Related Variables

Algebra-1

1. Fundamental Concepts

  • Related Variables: Variables that are connected in a specific context or study, where changes in one variable may affect changes in another.
  • Independent Variable:
    A variable that is actively controlled or manipulated by the researcher, considered the "cause" of changes in other variables, and its changes do not depend on other variables.
  • Dependent Variable:
    A variable that is observed or measured, considered the "effect" resulting from changes in the independent variable, and its changes depend on the independent variable.
  • Core Relationship: Independent variable (cause) → Dependent variable (effect), which forms the basis for analyzing related variables.

2. Key Concepts

  • Correlation: There is a tendency for interaction between independent and dependent variables, but it is important to note that "correlation ≠ causation"; causal relationships need to be verified through logic or experiments.
  • Single vs.

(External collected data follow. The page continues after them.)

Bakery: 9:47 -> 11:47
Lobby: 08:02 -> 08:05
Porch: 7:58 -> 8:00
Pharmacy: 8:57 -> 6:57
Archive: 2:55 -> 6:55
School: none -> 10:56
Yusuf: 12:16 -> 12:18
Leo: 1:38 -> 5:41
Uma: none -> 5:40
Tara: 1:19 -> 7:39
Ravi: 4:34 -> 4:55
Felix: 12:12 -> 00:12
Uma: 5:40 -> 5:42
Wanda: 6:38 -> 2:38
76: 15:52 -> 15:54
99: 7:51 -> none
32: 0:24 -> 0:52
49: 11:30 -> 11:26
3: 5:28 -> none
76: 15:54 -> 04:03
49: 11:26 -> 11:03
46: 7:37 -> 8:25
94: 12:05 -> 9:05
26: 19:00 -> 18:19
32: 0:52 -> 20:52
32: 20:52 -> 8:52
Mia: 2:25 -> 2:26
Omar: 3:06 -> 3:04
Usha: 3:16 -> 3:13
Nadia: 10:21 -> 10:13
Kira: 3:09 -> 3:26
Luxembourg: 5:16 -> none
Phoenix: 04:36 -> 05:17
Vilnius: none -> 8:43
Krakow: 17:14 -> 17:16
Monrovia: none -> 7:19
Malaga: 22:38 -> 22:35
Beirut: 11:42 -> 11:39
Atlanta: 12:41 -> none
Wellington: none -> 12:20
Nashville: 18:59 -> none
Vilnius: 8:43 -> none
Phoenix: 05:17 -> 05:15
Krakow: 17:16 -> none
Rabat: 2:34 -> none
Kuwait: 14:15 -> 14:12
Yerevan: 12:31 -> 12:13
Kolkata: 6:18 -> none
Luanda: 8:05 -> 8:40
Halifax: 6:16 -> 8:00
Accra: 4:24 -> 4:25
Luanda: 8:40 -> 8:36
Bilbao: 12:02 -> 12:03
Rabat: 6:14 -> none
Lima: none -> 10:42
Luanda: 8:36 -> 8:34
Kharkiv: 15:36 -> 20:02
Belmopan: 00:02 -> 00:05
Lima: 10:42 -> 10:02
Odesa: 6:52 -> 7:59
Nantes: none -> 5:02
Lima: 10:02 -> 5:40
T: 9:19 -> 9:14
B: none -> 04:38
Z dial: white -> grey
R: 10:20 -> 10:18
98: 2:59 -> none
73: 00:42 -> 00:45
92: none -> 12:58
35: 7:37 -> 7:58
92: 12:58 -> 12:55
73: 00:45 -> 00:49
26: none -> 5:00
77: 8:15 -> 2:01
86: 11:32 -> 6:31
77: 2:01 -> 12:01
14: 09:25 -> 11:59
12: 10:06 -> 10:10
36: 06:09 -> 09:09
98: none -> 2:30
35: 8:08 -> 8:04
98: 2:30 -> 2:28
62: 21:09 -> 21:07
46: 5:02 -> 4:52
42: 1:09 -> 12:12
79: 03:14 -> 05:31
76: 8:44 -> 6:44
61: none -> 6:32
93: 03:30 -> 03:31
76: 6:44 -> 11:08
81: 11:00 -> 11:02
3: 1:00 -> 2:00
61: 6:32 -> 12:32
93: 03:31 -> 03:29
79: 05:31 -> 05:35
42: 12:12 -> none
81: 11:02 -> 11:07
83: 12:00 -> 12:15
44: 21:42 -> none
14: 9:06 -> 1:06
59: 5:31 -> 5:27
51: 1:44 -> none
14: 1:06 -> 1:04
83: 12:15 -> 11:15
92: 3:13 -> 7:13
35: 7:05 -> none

Multiple Variables:
    • A single independent variable can correspond to a single dependent variable (e.g., "study time → exam score");
    • Multiple independent variables may also affect one dependent variable (e.g., "study time + learning method → exam score").
  • Operability of Variables: Independent variables need to be controllable (e.g., "temperature," "time"), and dependent variables need to be measurable (e.g., "speed," "score").
  • Extraneous Variables: Variables that may interfere with the dependent variable but are not controlled, which should be excluded in analysis (e.g., "rainfall" may be an extraneous variable when studying "fertilizer amount → crop yield").

3. Examples

Easy Level

  1. Scenario: "Studying the effect of daily sun exposure time on vitamin D levels"
    • Independent variable: Daily sun exposure time
    • Dependent variable: Vitamin D levels
  2. Scenario: "Investigating the relationship between the number of practice problems students do daily and their math test scores"
    • Independent variable: Number of daily practice problems
    • Dependent variable: Math test scores

Medium Level

  1. Scenario: "A brand studies how phone charging time affects battery life, while considering the interference of different charging temperatures"
    • Independent variable: Phone charging time (core variable)
    • Dependent variable: Battery life
    • Extraneous variable: Charging temperature
  2. Scenario: "A teacher tries different teaching methods (traditional lecture/group discussion) and observes changes in students' classroom participation"
    • Independent variable: Teaching method (traditional lecture/group discussion)
    • Dependent variable: Students' classroom participation

Hard Level

  1. Scenario: "Scientists study the effects of 'fertilizer amount' and 'light intensity' on plant growth height, while recording whether plant species are the same"
    • Independent variables: Fertilizer amount, light intensity (multiple independent variables)
    • Dependent variable: Plant growth height
    • Controlled variable: Plant species (needs to be consistent to eliminate interference)
  2. Scenario: "A company tests the impact of different advertising budgets and advertising durations on product sales"
    • Independent variables: Advertising budget, advertising duration
    • Dependent variable: Product sales

4. Problem-Solving Techniques

  • Clarify the research purpose: Identify causal relationships through keywords like "influence" or "effect on" (e.g., in "the effect of X on Y," X is the independent variable and Y is the dependent variable).
  • Questioning method:
    • Ask "What is actively changed?" → Independent variable;
    • Ask "What is observed or measured?" → Dependent variable.
  • Eliminate interference: Distinguish extraneous variables and focus on the core "cause-effect" relationship (e.g., in "running distance → weight change," "diet" may be an extraneous variable, which should be assumed constant).
  • Multivariate analysis: For multiple independent variables, clarify how each variable affects the dependent variable (e.g., analyzing the relationship between "temperature, pressure, and gas volume" by examining each variable's impact on volume separately).
  • Reverse verification: Judge by asking "If A changes, will B change?" (If changes in A lead to changes in B, then A is the independent variable and B is the dependent variable).